Get web page content (Not from source code)

I want to get the rainfall data of each day from here.

When I am in

inspect mode
, I can see the data. However, when I view the source code, I cannot find it.

I am using
urllib2
and
BeautifulSoup from bs4


Here is my code:

import urllib2
from bs4 import BeautifulSoup
link = "http://www.hko.gov.hk/cis/dailyExtract_e.htm?y=2015&m=1"

r = urllib2.urlopen(link)
soup = BeautifulSoup(r)
print soup.find_all("td", class_="td1_normal_class")
# I also tried this one
# print.find_all("div", class_="dataTable")


And I got an empty array.

My question is: How can I get the page content, but not from the page source code?

Answer

If you cannot find the div in the source it means that the div you are looking for is generated. It could be using some JS framework like Angular or just JQuery.

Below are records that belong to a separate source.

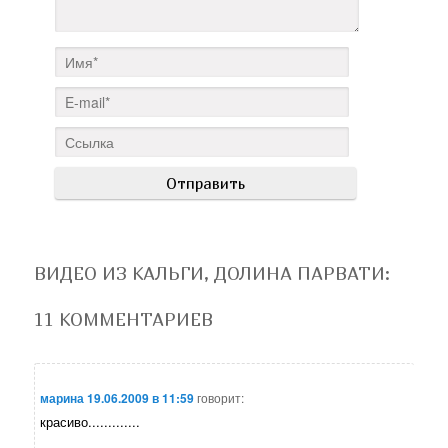
ВИДЕО ИЗ КАЛЬГИ, ДОЛИНА ПАРВАТИ
:
11 КОММЕНТАРИЕВ
марина
19.06.2009 в 11:59
говорит:
красиво.............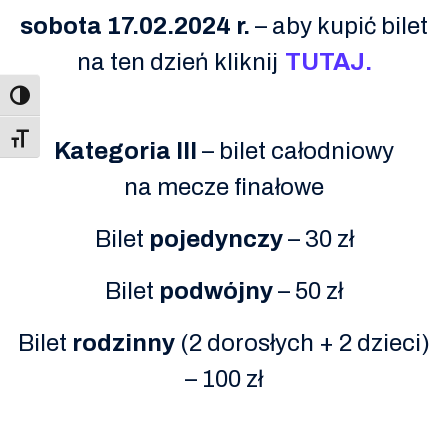
sobota 17.02.2024 r.
– aby kupić bilet
na ten dzień kliknij
TUTAJ.
Toggle Font size
Kategoria III
– bilet całodniowy
na mecze finałowe
Bilet
pojedynczy
– 30 zł
Bilet
podwójny
– 50 zł
Bilet
rodzinny
(2 dorosłych + 2 dzieci)
– 100 zł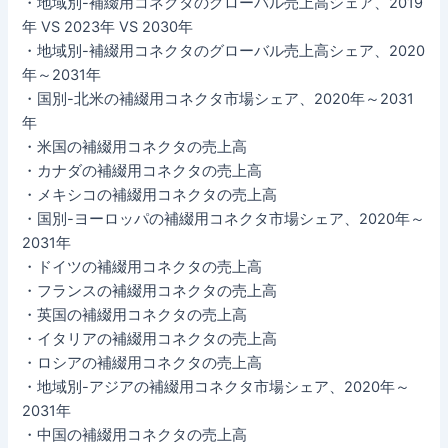
・地域別-補綴用コネクタのグローバル売上高シェア、2019
年 VS 2023年 VS 2030年
・地域別-補綴用コネクタのグローバル売上高シェア、2020
年～2031年
・国別-北米の補綴用コネクタ市場シェア、2020年～2031
年
・米国の補綴用コネクタの売上高
・カナダの補綴用コネクタの売上高
・メキシコの補綴用コネクタの売上高
・国別-ヨーロッパの補綴用コネクタ市場シェア、2020年～
2031年
・ドイツの補綴用コネクタの売上高
・フランスの補綴用コネクタの売上高
・英国の補綴用コネクタの売上高
・イタリアの補綴用コネクタの売上高
・ロシアの補綴用コネクタの売上高
・地域別-アジアの補綴用コネクタ市場シェア、2020年～
2031年
・中国の補綴用コネクタの売上高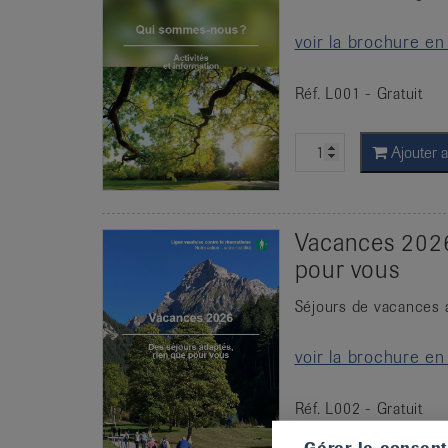
voir la brochure en
Réf. L001 - Gratuit
Ajouter a
Vacances 2026
pour vous
Séjours de vacances 
voir la brochure en
Réf. L002 - Gratuit
Gérer le consen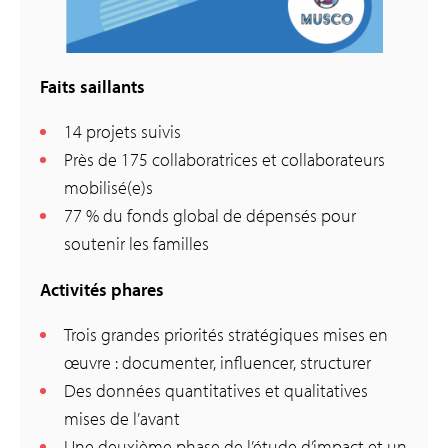
Faits saillants
14 projets suivis
Près de 175 collaboratrices et collaborateurs
mobilisé(e)s
77 % du fonds global de dépensés pour
soutenir les familles
Activités phares
Trois grandes priorités stratégiques mises en
œuvre : documenter, influencer, structurer
Des données quantitatives et qualitatives
mises de l’avant
Une deuxième phase de l’étude d’impact et un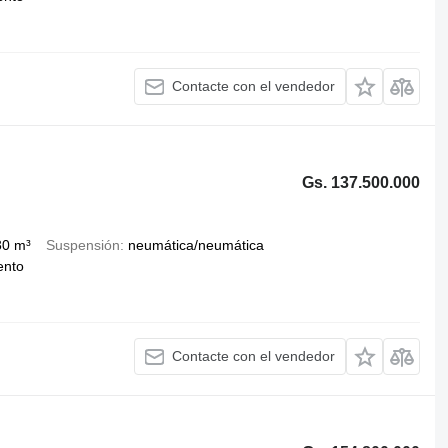
Contacte con el vendedor
Gs. 137.500.000
30 m³
Suspensión
neumática/neumática
ento
Contacte con el vendedor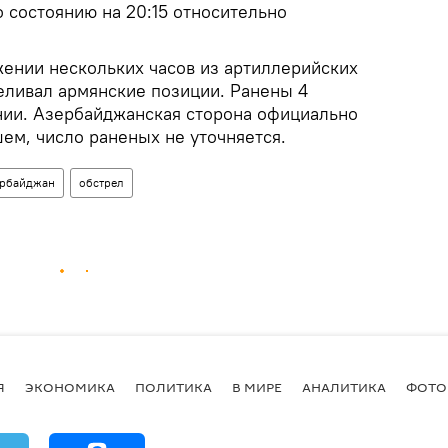
 состоянию на 20:15 относительно
жении нескольких часов из артиллерийских
еливал армянские позиции. Ранены 4
ии. Азербайджанская сторона официально
ем, число раненых не уточняется.
рбайджан
обстрел
Я
ЭКОНОМИКА
ПОЛИТИКА
В МИРЕ
АНАЛИТИКА
ФОТО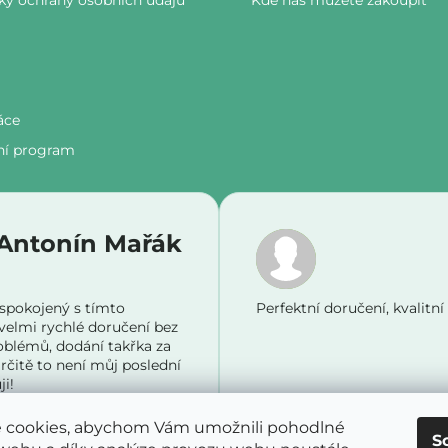
a
áce
ní program
Antonín Mařák
Hodnocení obch
Hodnocení obchodu je 5 z 5 hvězdiček.
spokojený s tímto
Perfektní doručení, kvalitní
elmi rychlé doručení bez
roblémů, dodání takřka za
rčitě to není můj poslední
i!
 cookies, abychom Vám umožnili pohodlné
S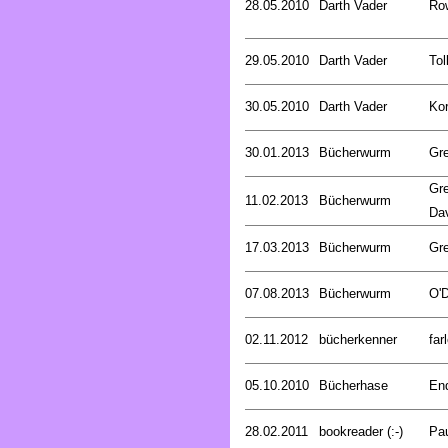
28.05.2010
Darth Vader
Row
29.05.2010
Darth Vader
Tol
30.05.2010
Darth Vader
Kor
30.01.2013
Bücherwurm
Gr
Gre
11.02.2013
Bücherwurm
Da
17.03.2013
Bücherwurm
Gr
07.08.2013
Bücherwurm
O'D
02.11.2012
bücherkenner
far
05.10.2010
Bücherhase
En
28.02.2011
bookreader (:-)
Pa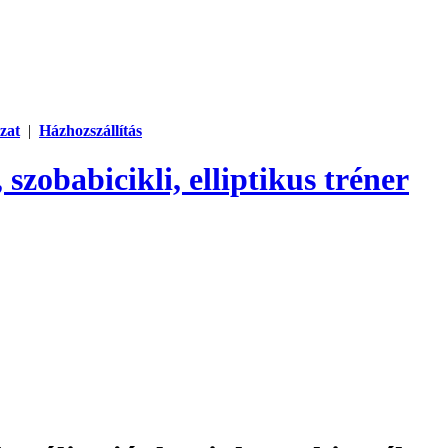
zat
|
Házhozszállítás
 szobabicikli, elliptikus tréner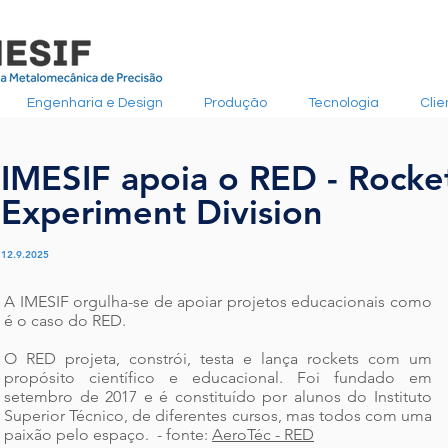
Engenharia e Design
Produção
Tecnologia
Clie
IMESIF apoia o RED - Rocke
Experiment Division
12.9.2025
A IMESIF orgulha-se de apoiar projetos educacionais como
é o caso do RED.
O RED projeta, constrói, testa e lança rockets com um
propósito científico e educacional.​ Foi fundado em
setembro de 2017 e é constituído por alunos do Instituto
Superior Técnico, de diferentes cursos, mas todos com uma
paixão pelo espaço. - fonte:
AeroTéc - RED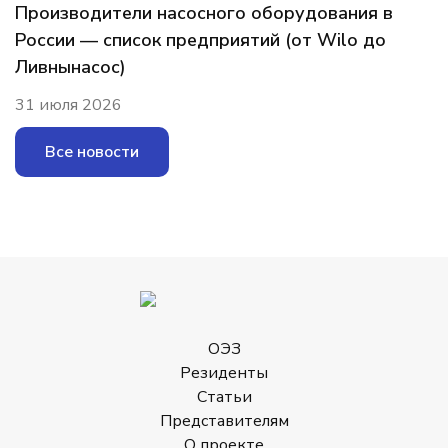
Производители насосного оборудования в
России — список предприятий (от Wilo до
Ливнынасос)
31 июля 2026
Все новости
ОЭЗ
Резиденты
Статьи
Представителям
О проекте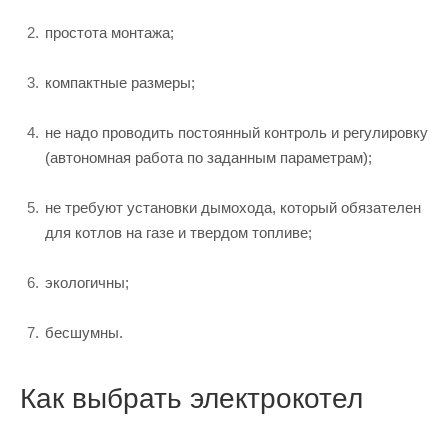
простота монтажа;
компактные размеры;
не надо проводить постоянный контроль и регулировку
(автономная работа по заданным параметрам);
не требуют установки дымохода, который обязателен
для котлов на газе и твердом топливе;
экологичны;
бесшумны.
Как выбрать электрокотел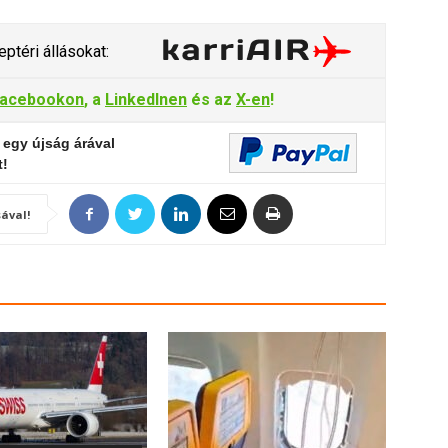
ptéri állásokat:
acebookon
, a
LinkedInen
és az
X-en
!
 egy újság árával
t!
ával!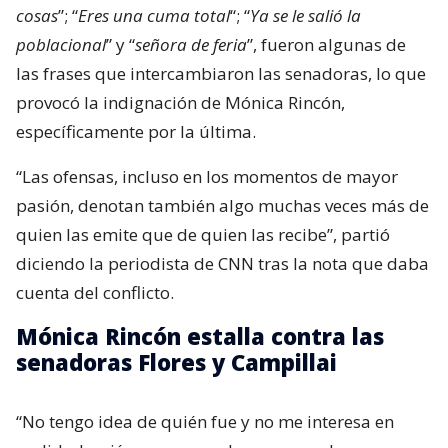
cosas
”; “
Eres una cuma total
“; “
Ya se le salió la
poblacional
” y “
señora de feria
”, fueron algunas de
las frases que intercambiaron las senadoras, lo que
provocó la indignación de Mónica Rincón,
específicamente por la última.
“Las ofensas, incluso en los momentos de mayor
pasión, denotan también algo muchas veces más de
quien las emite que de quien las recibe”, partió
diciendo la periodista de CNN tras la nota que daba
cuenta del conflicto.
Mónica Rincón estalla contra las
senadoras Flores y Campillai
“No tengo idea de quién fue y no me interesa en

If you want to browse through the rendered HTML you have to use a browser which runs the JS code included.

Try using selenium

How can I parse a website using Selenium and Beautifulsoup in python?

from bs4 import BeautifulSoup
from selenium import webdriver

driver = webdriver.Firefox()
driver.get('http://www.hko.gov.hk/cis/dailyExtract_e.htm?y=2015&m=1')

html = driver.page_source
soup = BeautifulSoup(html)

print soup.find_all("td", class_="td1_normal_class")

However note that using Selenium considerabily slows down the process since it has to pull up a headless browser.